• 課題 A: マームとジプシーのインタビューで、語り手の祖母がいるとされる場所はどこですか。
• 課題 B: マームとジプシーのインタビューのうち、「編集部:でもマームとジプシー」から「妬して泣くんですよね?(笑)」までの範囲を、両端の語句も含めて一字一句変えずに再掲してください。
• 課題 C: マームとジプシーのインタビューを、最後の文の後に続けて書き進めてください。

• 掲載本文:
-*-*-
編集部:でもマームとジプシーは「劇団」ではないんですよね? それはまるで劇団員に対する言葉のようにも聞こえますけど。

「劇団、ではまだないですね。でも集団性もノウハウもそうなってきてる部分は絶対あるし、みんなもそう感じてるし、「劇団じゃない」と言ってる僕のズルさもある。だけど、いつでも僕は君とやらなくできるし、君も僕とやらなくなってもいい、という関係の方が厳しくていいと思ってるから」

編集部:でも、他の劇団にマームの俳優が呼ばれて出ると嫉妬して泣くんですよね?(笑)

「泣くよ」

――今でも泣く?

「泣くよ!」

――(笑)。新作の話に戻りますが、3月の京都公演『LEM-on/RE:mum-ON!!』では、建物にも興味があるとか?

「僕の作品は、これまで小さま一瞬のミニマムな時間を描いてきたから、大きな時間をガッツリ扱ったことはなかったと思うんです。それは、人の生まれてから死ぬまでの一生を「典型的な人生」として省略して描いちゃうのがすごくイヤだったんですよ。このタイミングで結婚して、このタイミングで娘を産んで、とか、そういうリニアな描き方には全然興味なくて。だからもっと小さい時間をぐちゃぐちゃ混ぜ合わせて、そのノリで100年スパンの長さを描きたいという野望はもともとあった。だけど人間と向き合うだけでどこまでの長さを描けるのか? でも人間じゃないといっても、僕は例えばSF的な生き物とかを描ける作家じゃないから。……あ、でも妖怪に関してはめっちゃ博士なんで、妖怪だけはいつかやりたい(笑)。とにかく、じゃあ建物なら3世代見守れるかもしれない、と考えたのが、まず最初の「建物」への興味の出発点です」

編集部:でもマーム立ち上げの時には、宇宙に行く話を書いたんですよね?

「あの時は読書脳がヤバくて完璧にサブカルになってたんです(笑)。第1回公演の前の1年間はほんと引きこもってたから。屋久島に行ったりとかしました。ちょっとヤバいスピリチュアルなところまで足を踏み入れてたからね(笑)」

――第1回公演以降は、基本的に人間?

「その後は一応人間ですね(笑)。あ、そうそう、『ちいさいおうち』って絵本があるんです。小さい家の周りにどんどんビルが建ってって、何十年かして最後取り壊されるかどうかって時に子供が取り戻しに来て、その家をまた昔のような小さな田舎に移すという物語。今回はその絵本のイメージがあって、どんどん老いていく、変わってく、ということを建物レベルの時間でやりたい。僕は群馬に祖母がいて、北海道の実家よりその家が気に入ってるんですけど、それがなくなるかもしれなくて。道路ができるんです。『ちいさいおうち』と同じなんですよ。それもあって、建物とか、そこに住んでいた人たちの歴史にすごく興味が出てきてるってのはあります」
-*-*-
• 確認用データ:
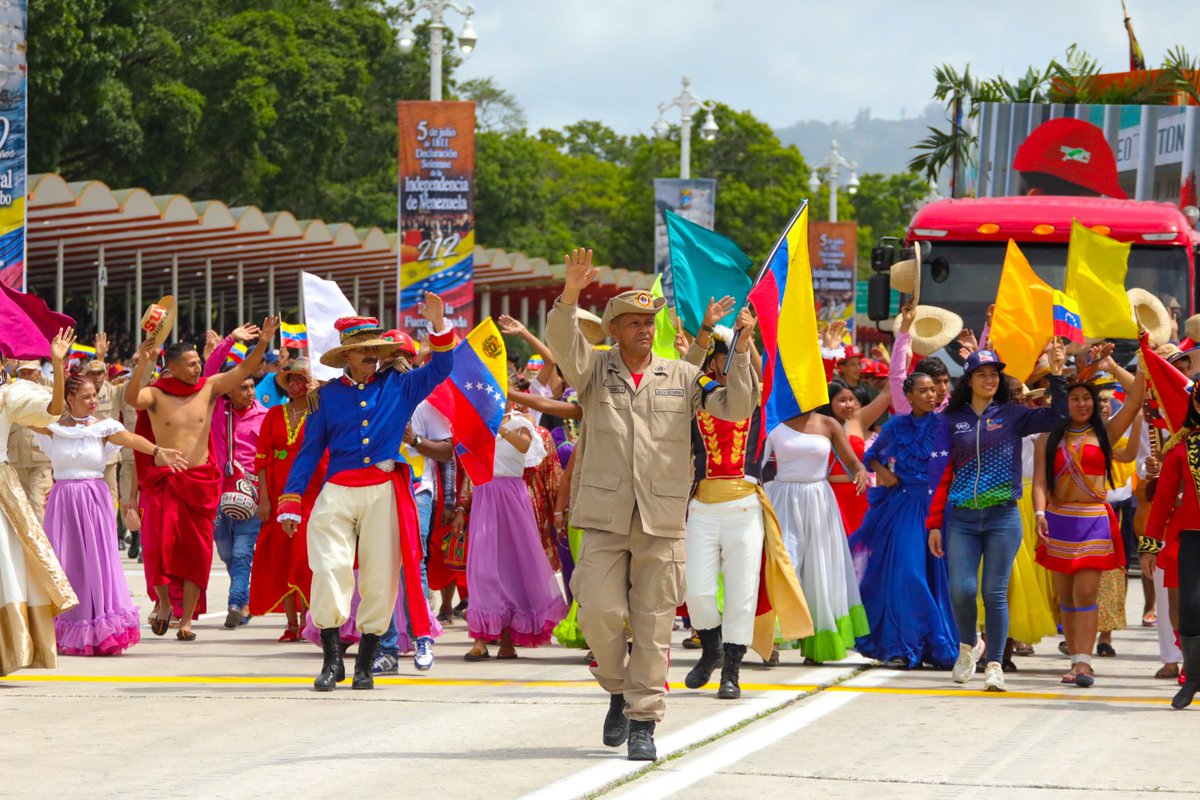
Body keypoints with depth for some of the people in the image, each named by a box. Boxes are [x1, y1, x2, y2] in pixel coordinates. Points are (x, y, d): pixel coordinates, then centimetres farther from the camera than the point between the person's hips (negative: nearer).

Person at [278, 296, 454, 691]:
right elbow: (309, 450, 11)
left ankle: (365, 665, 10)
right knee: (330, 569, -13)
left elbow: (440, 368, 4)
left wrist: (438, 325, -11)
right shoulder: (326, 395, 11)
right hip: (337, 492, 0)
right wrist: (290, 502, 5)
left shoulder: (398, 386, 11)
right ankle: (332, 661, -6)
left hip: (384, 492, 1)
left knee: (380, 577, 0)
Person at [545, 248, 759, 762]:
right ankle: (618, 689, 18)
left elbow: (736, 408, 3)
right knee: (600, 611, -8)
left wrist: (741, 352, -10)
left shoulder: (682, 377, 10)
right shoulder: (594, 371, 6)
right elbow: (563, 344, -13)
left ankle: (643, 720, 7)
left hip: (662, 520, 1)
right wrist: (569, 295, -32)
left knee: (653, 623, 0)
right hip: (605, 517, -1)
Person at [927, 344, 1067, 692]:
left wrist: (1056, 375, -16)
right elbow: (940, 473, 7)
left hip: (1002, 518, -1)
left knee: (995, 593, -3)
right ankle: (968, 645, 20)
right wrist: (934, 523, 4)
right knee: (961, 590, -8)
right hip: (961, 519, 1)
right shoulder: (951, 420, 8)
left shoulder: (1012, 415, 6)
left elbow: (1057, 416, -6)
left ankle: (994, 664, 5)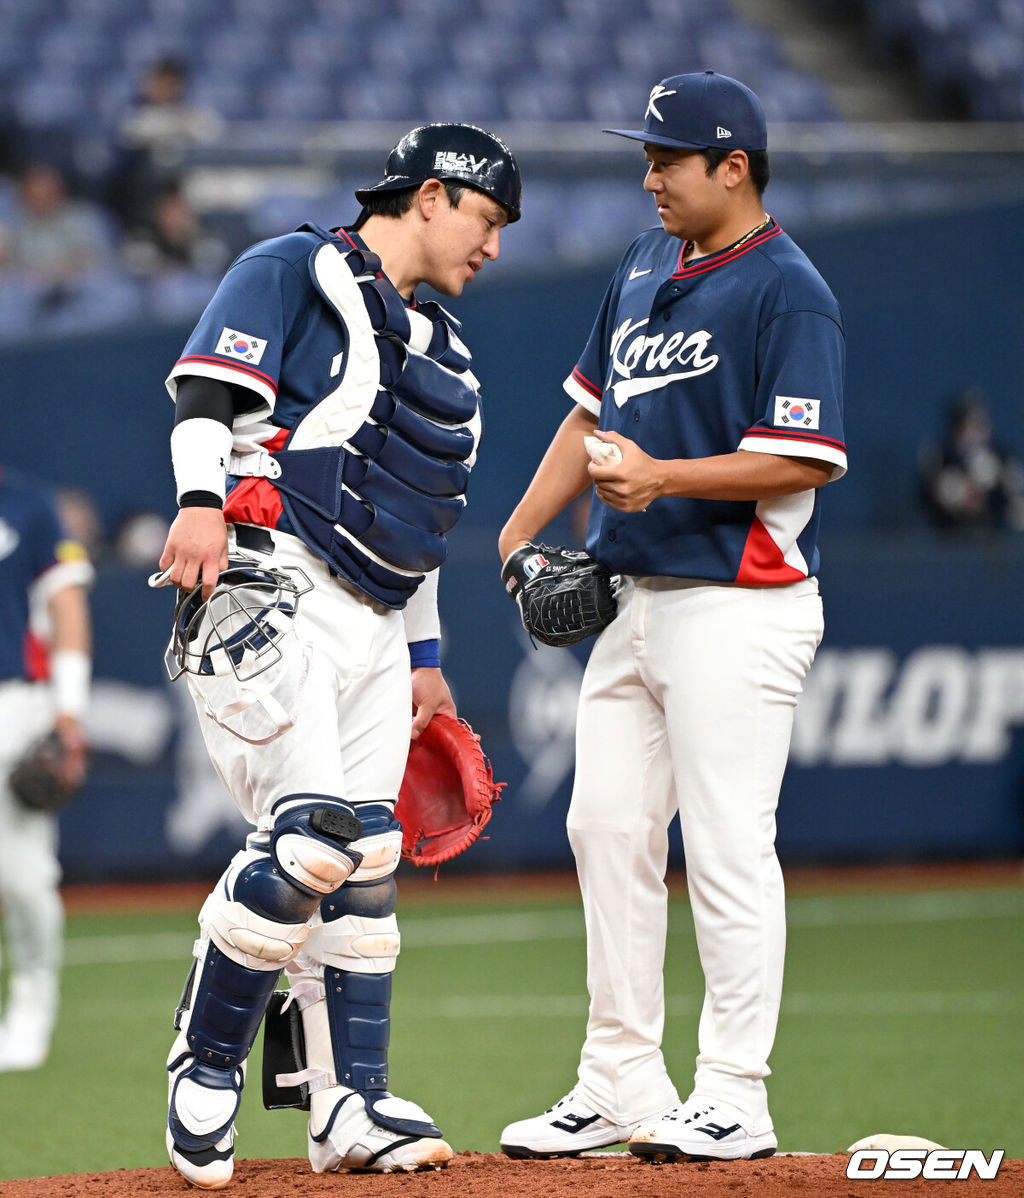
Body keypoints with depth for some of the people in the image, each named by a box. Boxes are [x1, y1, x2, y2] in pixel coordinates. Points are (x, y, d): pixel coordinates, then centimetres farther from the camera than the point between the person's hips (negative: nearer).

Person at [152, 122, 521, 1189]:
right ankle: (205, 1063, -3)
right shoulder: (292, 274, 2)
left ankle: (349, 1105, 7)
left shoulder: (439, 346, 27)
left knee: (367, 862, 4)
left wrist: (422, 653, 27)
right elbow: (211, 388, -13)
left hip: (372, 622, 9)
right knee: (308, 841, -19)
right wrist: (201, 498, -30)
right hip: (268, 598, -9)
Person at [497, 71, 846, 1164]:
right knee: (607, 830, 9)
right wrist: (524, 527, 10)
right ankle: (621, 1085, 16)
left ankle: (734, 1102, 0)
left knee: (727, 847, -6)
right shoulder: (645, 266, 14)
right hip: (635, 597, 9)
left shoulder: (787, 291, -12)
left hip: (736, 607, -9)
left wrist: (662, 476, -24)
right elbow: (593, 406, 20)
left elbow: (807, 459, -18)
-*-*-
• 解答 A: 群馬です。

• 解答 B:
編集部:でもマームとジプシーは「劇団」ではないんですよね? それはまるで劇団員に対する言葉のようにも聞こえますけど。

「劇団、ではまだないですね。でも集団性もノウハウもそうなってきてる部分は絶対あるし、みんなもそう感じてるし、「劇団じゃない」と言ってる僕のズルさもある。だけど、いつでも僕は君とやらなくできるし、君も僕とやらなくなってもいい、という関係の方が厳しくていいと思ってるから」

編集部:でも、他の劇団にマームの俳優が呼ばれて出ると嫉妬して泣くんですよね?(笑)

• 解答 C:
――なるほど、建物を通して歴史的な時間の長さにアプローチすると。

「僕らがやってる劇場空間にどれくらいの歴史があるのか、ってことも今まで無視してきたから。元・立誠小学校はかなり古い建物で、教室には過去に何十人、何百人、何千人も生徒がいた(開校は明治初期。現在の校舎は昭和3年に新築移転されたもの)。そして僕らもこの学校を通過したその何万人とかの一部になって今舞台をこの教室でやるわけです。だから今回は「いない人」の話をしたい。卒業した人たちもそうだし、今日この学校に来るまでにすれ違った人たちの話とか。誰か1人を語る時に、そのバックグラウンドには多くの人がいるということ。人酔いしそうなくらい」

――やっぱり、他人への興味が今強くあるのかな。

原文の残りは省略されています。